[Collected data]
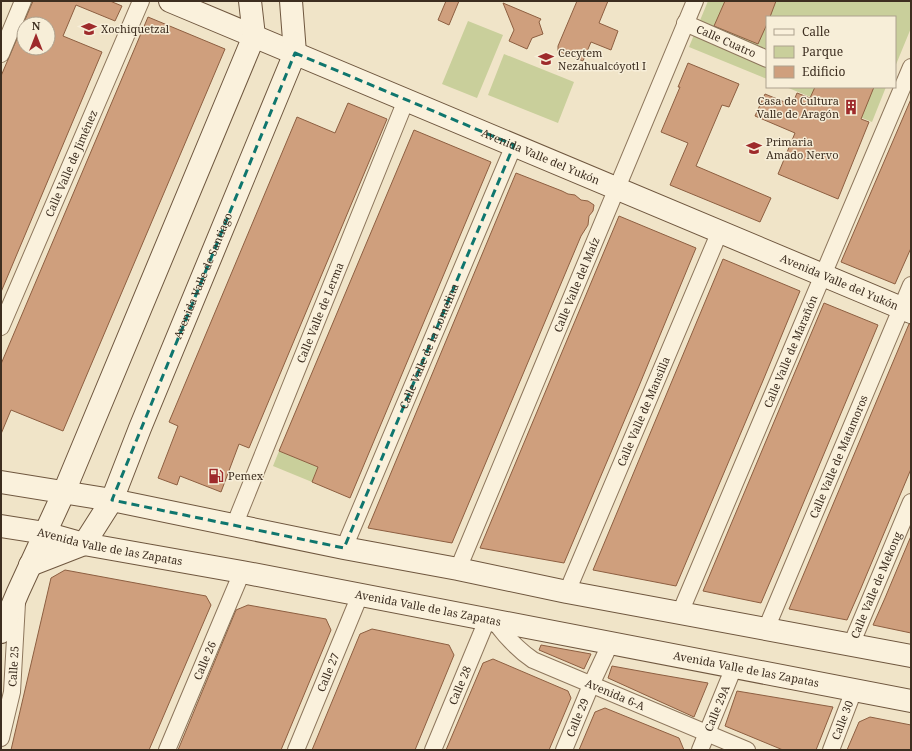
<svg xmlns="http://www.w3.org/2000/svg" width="912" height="751" font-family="'Noto Serif',serif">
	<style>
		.green { fill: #c9cf9b }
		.building { fill: #cf9f7d; stroke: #8d5f41; fill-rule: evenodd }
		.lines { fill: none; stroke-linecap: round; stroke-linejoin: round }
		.street-casing { stroke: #8d765c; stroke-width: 18 }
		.secondary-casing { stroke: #6f573f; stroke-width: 24 }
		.street { stroke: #faf1dc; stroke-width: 16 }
		.secondary { stroke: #faf1dc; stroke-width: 22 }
		.marked { fill: none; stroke: #0f766e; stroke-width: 3; stroke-dasharray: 8 5; stroke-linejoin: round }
		.labels { text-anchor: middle; stroke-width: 3; stroke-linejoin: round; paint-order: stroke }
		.poi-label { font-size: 11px; fill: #3d2e20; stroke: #f7eed8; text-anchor: start }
		.street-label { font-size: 11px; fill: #3d2e20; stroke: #f7eed8 }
	</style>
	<rect width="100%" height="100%" fill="#f0e4c8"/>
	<!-- green -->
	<path class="green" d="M708 1H911V28L895 67V17H767V79L689 47Z
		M468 21 503 35 477 98 442 84Z
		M504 54 574 82 558 123 488 95Z
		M786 87H886L872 122Z
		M279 451 318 467 312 482 273 466Z"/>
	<!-- building -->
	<path class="building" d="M33 1H110L122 6 115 21 76 5 63 36 102 52 1 292V76ZM24 24H48V48H24Z
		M446 1H459L449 25 438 20Z
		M577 1H608L599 23 618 31 611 50 591 42 583 61 558 51V46Z
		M725 1H776L770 17H767V24L758 44 714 26Z
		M503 3 541 19 539 22 543 34 532 38 527 49 509 41 514 30Z
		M148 17 225 49 63 431 11 410 1 434V364Z
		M688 63 739 84 729 107 722 105 696 166 771 198 760 222 670 185 688 143 661 132 680 87H678Z
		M815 87H874L861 119 869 122 838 199 778 174 795 133 755 116 765 94 792 105 797 93 810 98Z
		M911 99V248L895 284 841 262Z
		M348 103 387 119 249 448 239 444 221 492 180 476 177 485 158 478 178 426 169 422 297 117 335 133Z
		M414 130 491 162 350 498 312 482 318 467 279 451Z
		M516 173 562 191 568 194 575 195 581 200 588 201 594 205 593 211 589 216 588 225 581 236 452 543 368 528Z
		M619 216 696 248 639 386 564 563 480 548Z
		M723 259 800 291 762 383 676 586 593 570Z
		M824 303 878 325 782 554 761 603 703 591Z
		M909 324H911V469L861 588 847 620 789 609Z
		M911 536V633L873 625 885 598Z
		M65 570 206 596 211 605 149 750H11L51 578Z
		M248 605 326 619 331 630 281 750H178L236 610Z
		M372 629 449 645 454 655 415 750H312L360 634Z
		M541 645 591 654 584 669 539 650Z
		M493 659 568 691 571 698 549 750H446L483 663Z
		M612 666 656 674 708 683 694 717 608 678Z
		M737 691 833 707 816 750H783L725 726Z
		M605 708 679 738 684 750H579L595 712Z
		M870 717 911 725V750H847L859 722Z"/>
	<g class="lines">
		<!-- street casing -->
		<g class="street-casing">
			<g id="street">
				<path id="s1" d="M685 23 767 59"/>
				<path d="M1 54 23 1"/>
				<path id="s2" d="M1 327 141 1"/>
				<path id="s3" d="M234 526 406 100"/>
				<path id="s4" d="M344 548 514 145"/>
				<path id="s5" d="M458 569 695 1"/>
				<path id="s6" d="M567 592 720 231"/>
				<path id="s7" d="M680 613 911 67"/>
				<path id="s8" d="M495 622C506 637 517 649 533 660L747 750"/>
				<path id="s9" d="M766 629 911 285"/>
				<path id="s10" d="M851 645 911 502"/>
				<path id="s11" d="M1 738 12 692 17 603"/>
				<path id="s12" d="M167 750 242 572"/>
				<path id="s13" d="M296 750 360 595"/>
				<path id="s14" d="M433 750 487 620"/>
				<path id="s15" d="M564 750 591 685 611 642"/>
				<path id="s16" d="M700 750 734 667"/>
				<path id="s17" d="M831 750 854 690"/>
			</g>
		</g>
		<!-- secondary casing -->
		<g class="secondary-casing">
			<g id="secondary">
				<path id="s18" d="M170 1 911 312"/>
				<path d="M1 482 112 500 344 548 458 569 567 592 911 656"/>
				<path id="s19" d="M1 526 45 533 84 544 242 572 911 701"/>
				<path id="s20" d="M30 565 84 544 112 500 140 428 295 53 291 1"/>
				<path d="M1 632 18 592 64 492 254 36 250 1"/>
			</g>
		</g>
		<!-- street -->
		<use href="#street" class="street"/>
		<!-- secondary -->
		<use href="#secondary" class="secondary"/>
	</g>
	<!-- marked area -->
	<path class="marked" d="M295 53 514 145 344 548 112 500Z"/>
	<!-- icons -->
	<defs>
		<g id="school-bare" transform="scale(1.2)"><path d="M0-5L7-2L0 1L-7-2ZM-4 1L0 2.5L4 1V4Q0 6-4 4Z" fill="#9e2a2b" stroke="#f7eed8" stroke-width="2.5" paint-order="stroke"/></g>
		<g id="university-bare" transform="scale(1.2)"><path d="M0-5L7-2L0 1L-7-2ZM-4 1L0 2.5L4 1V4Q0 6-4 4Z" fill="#9e2a2b" stroke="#f7eed8" stroke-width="2.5" paint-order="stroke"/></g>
		<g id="building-bare" transform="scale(1.2)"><path d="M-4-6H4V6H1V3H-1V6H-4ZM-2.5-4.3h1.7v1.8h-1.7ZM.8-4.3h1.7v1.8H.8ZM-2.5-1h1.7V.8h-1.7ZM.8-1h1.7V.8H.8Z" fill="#9e2a2b" stroke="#f7eed8" stroke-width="2.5" paint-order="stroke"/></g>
		<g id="fuel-bare" transform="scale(1.2)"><path d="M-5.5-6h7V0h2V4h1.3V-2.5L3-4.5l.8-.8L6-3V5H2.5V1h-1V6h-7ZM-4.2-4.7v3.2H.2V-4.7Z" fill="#9e2a2b" stroke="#f7eed8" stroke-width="2.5" paint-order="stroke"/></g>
	</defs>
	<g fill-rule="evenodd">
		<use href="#school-bare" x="89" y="29"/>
		<use href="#university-bare" x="546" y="59"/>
		<use href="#building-bare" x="851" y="107"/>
		<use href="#school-bare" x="754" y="148"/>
		<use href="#fuel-bare" x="216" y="476"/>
	</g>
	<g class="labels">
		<!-- poi labels -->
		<g class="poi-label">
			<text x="101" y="33">Xochiquetzal</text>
			<text x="558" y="57">Cecytem<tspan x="558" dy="13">Nezahualcóyotl I</tspan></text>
			<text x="839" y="105" text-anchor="end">Casa de Cultura<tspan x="839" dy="13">Valle de Aragón</tspan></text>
			<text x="766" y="146">Primaria<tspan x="766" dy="13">Amado Nervo</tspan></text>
			<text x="228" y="480">Pemex</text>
		</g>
		<!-- street labels -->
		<g class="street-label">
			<text dy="4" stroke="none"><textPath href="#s1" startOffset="45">Calle Cuatro</textPath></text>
			<text dy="4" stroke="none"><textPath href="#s18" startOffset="402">Avenida Valle del Yukón</textPath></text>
			<text dy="4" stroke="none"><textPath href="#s2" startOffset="178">Calle Valle de Jiménez</textPath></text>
			<text dy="4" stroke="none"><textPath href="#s20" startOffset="352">Avenida Valle de Santiago</textPath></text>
			<text dy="4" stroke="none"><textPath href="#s18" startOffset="726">Avenida Valle del Yukón</textPath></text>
			<text dy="4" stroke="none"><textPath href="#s5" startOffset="308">Calle Valle del Maíz</textPath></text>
			<text dy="4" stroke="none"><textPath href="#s3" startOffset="230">Calle Valle de Lerma</textPath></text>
			<text dy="4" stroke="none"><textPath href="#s4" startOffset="219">Calle Valle de la Lomelina</textPath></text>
			<text dy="4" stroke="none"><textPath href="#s7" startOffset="284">Calle Valle de Marañón</textPath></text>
			<text dy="4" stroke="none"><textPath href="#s6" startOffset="196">Calle Valle de Mansilla</textPath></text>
			<text dy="4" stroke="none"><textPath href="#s9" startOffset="187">Calle Valle de Matamoros</textPath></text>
			<text dy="4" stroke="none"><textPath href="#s19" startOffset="111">Avenida Valle de las Zapatas</textPath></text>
			<text dy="4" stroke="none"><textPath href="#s10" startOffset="65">Calle Valle de Mekong</textPath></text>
			<text dy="4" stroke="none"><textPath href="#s19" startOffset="435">Avenida Valle de las Zapatas</textPath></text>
			<text dy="4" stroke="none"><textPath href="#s12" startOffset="97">Calle 26</textPath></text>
			<text dy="4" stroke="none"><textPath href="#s11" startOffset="73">Calle 25</textPath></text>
			<text dy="4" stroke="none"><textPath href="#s19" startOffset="759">Avenida Valle de las Zapatas</textPath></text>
			<text dy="4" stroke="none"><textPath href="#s13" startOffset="84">Calle 27</textPath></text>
			<text dy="4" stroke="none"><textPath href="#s14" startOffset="70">Calle 28</textPath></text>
			<text dy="4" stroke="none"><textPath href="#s8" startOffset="143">Avenida 6-A</textPath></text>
			<text dy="4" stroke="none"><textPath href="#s16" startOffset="45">Calle 29A</textPath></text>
			<text dy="4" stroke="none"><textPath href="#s15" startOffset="35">Calle 29</textPath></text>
			<text dy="4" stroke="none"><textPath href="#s17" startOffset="32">Calle 30</textPath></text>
		</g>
	</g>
	<!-- border -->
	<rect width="912" height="751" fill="none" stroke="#3d2e20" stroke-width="4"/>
	<!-- legend -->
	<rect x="766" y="16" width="130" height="72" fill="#f7eed8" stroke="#ada18e"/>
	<rect x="774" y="29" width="20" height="6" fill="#faf1dc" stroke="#ada18e"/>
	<text x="802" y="36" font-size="12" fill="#3d2e20">Calle</text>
	<rect x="774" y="46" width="20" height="12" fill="#c9cf9b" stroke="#ada18e"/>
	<text x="802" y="56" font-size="12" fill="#3d2e20">Parque</text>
	<rect x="774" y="66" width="20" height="12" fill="#cf9f7d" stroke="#ada18e"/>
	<text x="802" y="76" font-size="12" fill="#3d2e20">Edificio</text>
	<!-- north arrow -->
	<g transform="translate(36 36)"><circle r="19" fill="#f7eed8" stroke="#ada18e"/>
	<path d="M0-3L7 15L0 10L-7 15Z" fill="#9e2a2b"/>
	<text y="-6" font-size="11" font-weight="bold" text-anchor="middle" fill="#3d2e20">N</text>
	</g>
</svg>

§ REQUIRED WORK
Could you transcribe the entries above word for word, from the line with "#cf9f7d; stroke: #8d5f41;" down to the line with "#6f573f; stroke-width: 24", keeping both?

§ ANSWER BOX
		.building { fill: #cf9f7d; stroke: #8d5f41; fill-rule: evenodd }
		.lines { fill: none; stroke-linecap: round; stroke-linejoin: round }
		.street-casing { stroke: #8d765c; stroke-width: 18 }
		.secondary-casing { stroke: #6f573f; stroke-width: 24 }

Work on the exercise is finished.